**THE DATA:**
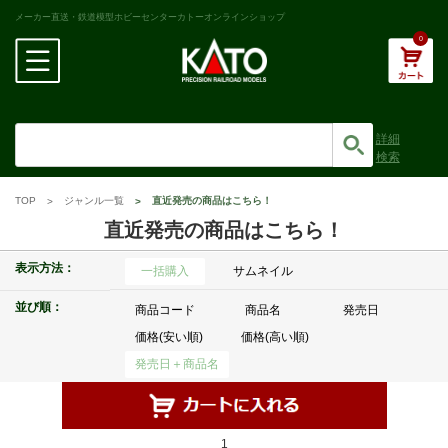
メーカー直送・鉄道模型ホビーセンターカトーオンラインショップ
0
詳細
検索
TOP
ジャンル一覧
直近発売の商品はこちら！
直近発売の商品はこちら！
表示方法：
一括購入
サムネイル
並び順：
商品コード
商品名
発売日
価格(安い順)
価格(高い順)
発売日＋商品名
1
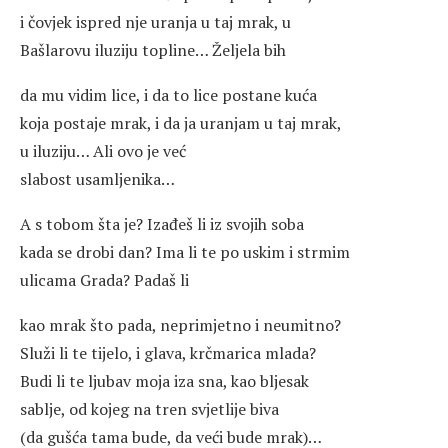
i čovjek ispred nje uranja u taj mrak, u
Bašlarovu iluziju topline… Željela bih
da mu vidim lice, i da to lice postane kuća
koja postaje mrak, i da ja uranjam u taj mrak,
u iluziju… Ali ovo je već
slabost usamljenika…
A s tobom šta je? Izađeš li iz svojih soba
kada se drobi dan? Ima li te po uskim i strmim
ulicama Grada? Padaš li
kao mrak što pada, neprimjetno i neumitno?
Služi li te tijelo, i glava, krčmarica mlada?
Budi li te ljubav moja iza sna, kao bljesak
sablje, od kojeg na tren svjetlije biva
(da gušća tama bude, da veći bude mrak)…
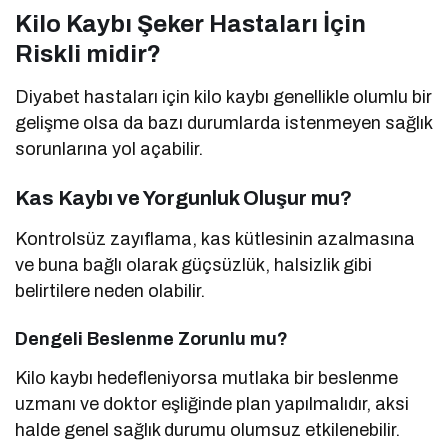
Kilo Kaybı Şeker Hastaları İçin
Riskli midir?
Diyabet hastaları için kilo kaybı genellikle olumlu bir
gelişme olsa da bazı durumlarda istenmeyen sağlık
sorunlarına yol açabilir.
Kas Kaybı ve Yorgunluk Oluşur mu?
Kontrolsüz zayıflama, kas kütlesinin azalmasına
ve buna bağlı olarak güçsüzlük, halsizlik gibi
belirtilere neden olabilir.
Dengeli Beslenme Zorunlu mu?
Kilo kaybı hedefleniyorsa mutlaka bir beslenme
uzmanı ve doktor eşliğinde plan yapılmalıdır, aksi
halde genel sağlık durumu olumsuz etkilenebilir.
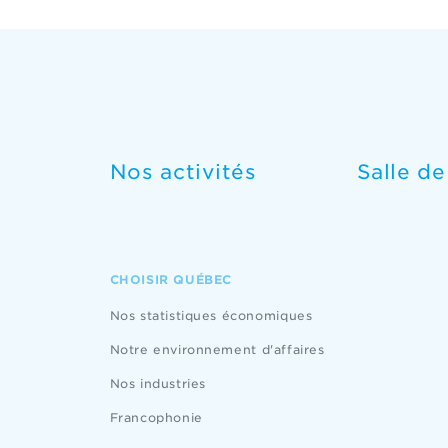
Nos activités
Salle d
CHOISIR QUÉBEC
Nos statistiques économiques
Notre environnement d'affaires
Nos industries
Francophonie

**BRIEF:** Each line above that has the word "iluziju" should be copied.

**EXERCISE SOLUTION:**
Bašlarovu iluziju topline… Željela bih
u iluziju… Ali ovo je već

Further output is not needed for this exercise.